Soon Aunt Polly, greatly to her surprise, began to receive calls: calls from people she knew, and people she did not know; calls from men, women, and children. Some brought a book or a bunch of flowers. Some cried frankly. Everybody was anxious for the little injured girl.

First came Mr. John Pendleton.

“I don’t need to tell you how shocked I am,” he began almost harshly. “But can – nothing be done?”

Miss Polly gave a gesture of despair.

“Oh, we’re ‘doing,’ of course, all the time. Dr. Mead prescribed certain treatments and medicines that might help. But – he held out almost no hope.”

John Pendleton rose abruptly. His face was white. Miss Polly, looking at him, knew very well why he felt that he could not stay longer in her presence. At the door he turned.

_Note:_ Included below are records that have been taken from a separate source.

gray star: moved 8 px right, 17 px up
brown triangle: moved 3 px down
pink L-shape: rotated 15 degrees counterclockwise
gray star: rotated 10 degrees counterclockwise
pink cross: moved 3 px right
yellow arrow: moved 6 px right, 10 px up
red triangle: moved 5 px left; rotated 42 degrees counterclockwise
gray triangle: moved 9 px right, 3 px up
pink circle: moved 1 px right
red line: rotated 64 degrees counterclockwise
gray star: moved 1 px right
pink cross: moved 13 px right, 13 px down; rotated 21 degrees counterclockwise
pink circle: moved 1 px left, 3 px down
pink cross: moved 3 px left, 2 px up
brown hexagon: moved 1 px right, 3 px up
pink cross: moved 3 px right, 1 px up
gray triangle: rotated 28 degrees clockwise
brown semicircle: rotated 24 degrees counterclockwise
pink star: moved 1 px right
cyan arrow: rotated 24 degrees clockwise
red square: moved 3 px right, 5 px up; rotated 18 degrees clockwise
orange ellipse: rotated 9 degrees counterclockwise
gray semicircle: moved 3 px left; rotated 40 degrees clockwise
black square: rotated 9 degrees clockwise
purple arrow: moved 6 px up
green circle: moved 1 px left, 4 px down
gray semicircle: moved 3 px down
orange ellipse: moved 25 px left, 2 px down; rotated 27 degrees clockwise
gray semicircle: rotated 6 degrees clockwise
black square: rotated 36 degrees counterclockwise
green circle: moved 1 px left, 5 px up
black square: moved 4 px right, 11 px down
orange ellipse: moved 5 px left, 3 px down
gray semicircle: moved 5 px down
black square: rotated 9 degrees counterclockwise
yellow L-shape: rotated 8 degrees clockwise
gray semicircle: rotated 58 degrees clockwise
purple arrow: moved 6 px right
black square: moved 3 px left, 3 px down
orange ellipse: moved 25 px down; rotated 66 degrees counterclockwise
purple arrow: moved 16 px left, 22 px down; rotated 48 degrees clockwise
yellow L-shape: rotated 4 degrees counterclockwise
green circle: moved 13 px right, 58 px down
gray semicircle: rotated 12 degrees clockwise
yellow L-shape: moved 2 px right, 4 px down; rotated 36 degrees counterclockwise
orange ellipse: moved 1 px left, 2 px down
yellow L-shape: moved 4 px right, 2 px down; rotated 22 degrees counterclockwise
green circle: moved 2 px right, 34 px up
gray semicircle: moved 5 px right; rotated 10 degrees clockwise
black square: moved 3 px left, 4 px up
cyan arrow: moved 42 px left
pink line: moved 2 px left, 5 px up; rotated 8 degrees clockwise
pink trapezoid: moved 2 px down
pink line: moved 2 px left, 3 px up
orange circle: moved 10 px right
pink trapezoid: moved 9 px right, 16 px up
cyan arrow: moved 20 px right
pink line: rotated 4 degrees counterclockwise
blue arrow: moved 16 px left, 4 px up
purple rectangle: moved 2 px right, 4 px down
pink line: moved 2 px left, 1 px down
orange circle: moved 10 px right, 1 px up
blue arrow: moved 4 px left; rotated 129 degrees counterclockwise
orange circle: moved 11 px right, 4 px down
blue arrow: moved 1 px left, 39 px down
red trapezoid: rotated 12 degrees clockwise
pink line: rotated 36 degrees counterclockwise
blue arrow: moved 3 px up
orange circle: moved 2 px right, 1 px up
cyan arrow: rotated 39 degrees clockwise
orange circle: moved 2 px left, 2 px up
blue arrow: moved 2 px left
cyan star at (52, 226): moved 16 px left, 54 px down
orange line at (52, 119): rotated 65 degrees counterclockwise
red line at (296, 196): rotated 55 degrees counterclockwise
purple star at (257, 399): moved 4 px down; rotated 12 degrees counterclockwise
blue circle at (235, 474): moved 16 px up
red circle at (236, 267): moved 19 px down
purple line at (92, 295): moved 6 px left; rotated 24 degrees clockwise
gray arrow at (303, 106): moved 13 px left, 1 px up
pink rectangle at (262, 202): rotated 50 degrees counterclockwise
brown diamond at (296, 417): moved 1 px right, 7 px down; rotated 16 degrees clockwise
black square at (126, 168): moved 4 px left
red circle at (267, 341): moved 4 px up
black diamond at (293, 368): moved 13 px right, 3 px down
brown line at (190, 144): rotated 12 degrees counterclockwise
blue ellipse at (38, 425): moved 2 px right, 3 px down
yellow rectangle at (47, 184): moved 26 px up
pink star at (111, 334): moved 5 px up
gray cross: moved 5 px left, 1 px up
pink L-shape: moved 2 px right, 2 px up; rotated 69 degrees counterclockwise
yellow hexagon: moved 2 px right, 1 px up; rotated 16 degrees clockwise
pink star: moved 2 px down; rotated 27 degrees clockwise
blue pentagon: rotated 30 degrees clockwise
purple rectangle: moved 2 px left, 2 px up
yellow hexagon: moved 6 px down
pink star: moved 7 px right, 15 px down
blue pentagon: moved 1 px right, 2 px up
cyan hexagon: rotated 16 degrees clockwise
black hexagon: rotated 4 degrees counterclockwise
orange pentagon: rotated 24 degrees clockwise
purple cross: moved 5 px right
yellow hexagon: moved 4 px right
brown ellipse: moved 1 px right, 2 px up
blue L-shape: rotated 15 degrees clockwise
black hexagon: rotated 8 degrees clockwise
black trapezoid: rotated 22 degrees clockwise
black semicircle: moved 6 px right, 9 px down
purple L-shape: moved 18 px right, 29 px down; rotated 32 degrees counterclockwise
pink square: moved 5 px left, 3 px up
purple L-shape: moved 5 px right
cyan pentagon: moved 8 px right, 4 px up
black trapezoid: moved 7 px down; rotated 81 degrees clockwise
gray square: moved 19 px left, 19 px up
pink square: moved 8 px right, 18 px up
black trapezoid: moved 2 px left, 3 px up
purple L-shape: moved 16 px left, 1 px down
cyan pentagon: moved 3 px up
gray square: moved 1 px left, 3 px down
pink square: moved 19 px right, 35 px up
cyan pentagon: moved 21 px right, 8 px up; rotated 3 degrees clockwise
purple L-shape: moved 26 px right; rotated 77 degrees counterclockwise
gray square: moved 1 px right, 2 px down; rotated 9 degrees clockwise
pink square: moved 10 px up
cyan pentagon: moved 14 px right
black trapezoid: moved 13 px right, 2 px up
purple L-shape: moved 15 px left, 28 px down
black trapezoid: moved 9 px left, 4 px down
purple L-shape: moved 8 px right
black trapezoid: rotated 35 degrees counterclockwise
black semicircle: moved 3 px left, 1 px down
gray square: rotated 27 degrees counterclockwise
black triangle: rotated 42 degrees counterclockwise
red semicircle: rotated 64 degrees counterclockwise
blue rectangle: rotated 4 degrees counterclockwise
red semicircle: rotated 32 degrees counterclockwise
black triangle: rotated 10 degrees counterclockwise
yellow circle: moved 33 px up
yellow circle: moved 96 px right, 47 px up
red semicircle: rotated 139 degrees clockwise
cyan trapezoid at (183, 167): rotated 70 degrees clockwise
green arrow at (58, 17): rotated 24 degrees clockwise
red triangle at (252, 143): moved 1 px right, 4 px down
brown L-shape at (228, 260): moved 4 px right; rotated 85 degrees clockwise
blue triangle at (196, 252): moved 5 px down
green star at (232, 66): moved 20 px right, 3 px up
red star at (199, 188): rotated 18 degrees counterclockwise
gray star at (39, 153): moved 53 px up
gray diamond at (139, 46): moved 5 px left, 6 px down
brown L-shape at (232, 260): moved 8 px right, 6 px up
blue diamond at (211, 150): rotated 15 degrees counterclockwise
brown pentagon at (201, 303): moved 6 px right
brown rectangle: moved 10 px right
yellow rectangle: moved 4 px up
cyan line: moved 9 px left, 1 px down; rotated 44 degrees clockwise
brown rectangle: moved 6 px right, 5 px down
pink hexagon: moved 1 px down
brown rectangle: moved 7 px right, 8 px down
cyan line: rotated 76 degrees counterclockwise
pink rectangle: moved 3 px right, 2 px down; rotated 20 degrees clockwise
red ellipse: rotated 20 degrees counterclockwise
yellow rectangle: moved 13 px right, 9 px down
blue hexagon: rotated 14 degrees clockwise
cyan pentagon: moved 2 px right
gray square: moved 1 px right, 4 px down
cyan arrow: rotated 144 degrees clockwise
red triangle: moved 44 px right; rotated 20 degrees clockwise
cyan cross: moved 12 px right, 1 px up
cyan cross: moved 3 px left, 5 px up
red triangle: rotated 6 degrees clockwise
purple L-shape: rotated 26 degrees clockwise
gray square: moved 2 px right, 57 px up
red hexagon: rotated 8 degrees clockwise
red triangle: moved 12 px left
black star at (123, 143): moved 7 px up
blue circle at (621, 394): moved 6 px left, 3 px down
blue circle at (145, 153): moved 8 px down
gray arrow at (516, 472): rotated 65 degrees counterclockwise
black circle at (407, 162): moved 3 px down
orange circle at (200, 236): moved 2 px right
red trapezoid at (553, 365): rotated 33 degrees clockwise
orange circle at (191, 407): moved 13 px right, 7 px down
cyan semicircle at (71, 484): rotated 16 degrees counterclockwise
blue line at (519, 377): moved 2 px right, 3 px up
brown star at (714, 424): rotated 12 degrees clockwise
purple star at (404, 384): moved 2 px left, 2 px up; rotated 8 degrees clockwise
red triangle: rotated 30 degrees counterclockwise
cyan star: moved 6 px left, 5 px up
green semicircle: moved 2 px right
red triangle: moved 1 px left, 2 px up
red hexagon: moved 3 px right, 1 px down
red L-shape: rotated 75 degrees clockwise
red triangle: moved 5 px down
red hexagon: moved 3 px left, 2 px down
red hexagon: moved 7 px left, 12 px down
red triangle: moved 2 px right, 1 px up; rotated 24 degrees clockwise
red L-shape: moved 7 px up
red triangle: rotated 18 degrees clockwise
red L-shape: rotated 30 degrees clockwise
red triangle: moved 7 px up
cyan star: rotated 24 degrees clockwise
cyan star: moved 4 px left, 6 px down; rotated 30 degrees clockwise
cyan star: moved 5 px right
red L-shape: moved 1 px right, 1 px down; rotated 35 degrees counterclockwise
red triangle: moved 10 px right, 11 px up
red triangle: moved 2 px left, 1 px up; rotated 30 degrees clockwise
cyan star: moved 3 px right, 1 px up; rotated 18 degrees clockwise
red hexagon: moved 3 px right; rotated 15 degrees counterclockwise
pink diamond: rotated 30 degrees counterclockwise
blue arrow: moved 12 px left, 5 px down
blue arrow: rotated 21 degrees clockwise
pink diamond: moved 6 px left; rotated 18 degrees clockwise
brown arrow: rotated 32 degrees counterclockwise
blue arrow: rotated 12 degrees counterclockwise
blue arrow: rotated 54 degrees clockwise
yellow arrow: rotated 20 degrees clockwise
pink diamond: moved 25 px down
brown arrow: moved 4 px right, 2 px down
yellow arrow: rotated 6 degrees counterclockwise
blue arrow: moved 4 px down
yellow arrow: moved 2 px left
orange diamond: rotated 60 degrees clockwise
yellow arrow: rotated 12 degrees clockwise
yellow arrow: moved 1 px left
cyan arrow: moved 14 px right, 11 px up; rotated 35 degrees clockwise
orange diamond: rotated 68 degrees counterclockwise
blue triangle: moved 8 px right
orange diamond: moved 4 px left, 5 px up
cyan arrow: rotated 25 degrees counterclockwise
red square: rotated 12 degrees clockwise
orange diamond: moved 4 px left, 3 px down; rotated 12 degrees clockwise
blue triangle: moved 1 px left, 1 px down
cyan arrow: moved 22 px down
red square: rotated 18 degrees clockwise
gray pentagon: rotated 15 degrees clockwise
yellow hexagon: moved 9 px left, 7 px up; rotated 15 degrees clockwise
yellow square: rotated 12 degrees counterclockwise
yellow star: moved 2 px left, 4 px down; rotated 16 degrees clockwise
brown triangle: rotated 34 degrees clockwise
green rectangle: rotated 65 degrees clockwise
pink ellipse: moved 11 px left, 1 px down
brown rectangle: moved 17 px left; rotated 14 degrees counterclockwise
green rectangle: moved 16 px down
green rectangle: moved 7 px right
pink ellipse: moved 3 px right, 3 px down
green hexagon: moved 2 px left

“I have a message for Pollyanna,” he said. “Will you tell her, please, that I have seen Jimmy Bean and – that he’s going to be my boy hereafter. Tell her I thought she would be – GLAD to know. I shall adopt him, probably.[143]

For a brief moment Miss Polly lost her usual self-control.

“You will adopt Jimmy Bean!” she gasped.

“Yes. I think Pollyanna will understand. I hope she will be glad!”

“Thank you,” bowed John Pendleton, as he turned to go.

With a somewhat dazed face Miss Polly went upstairs to Pollyanna’s room.